(Work instructions)
In the data below, find the lines containing "left" and say how many there are, nothing more.

(Input for this task)
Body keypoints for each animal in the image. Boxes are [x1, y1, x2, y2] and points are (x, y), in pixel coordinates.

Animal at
==
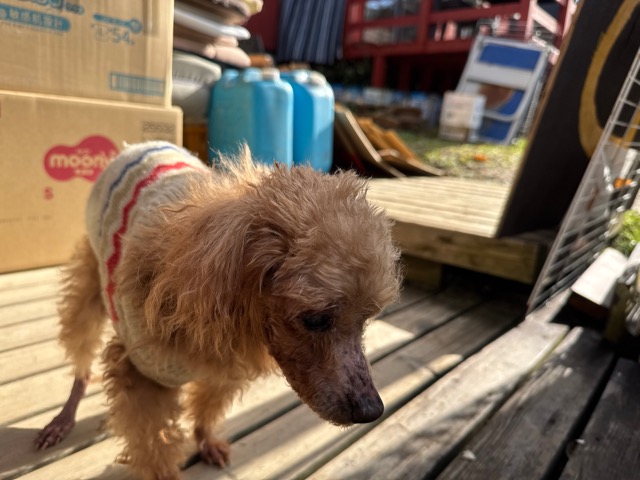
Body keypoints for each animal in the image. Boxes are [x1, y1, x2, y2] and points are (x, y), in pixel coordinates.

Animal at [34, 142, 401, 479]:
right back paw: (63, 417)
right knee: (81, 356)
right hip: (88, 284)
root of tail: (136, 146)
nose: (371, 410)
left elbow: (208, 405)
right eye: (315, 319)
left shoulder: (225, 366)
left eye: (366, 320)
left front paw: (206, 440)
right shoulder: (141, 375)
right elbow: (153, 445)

(Answer box)
4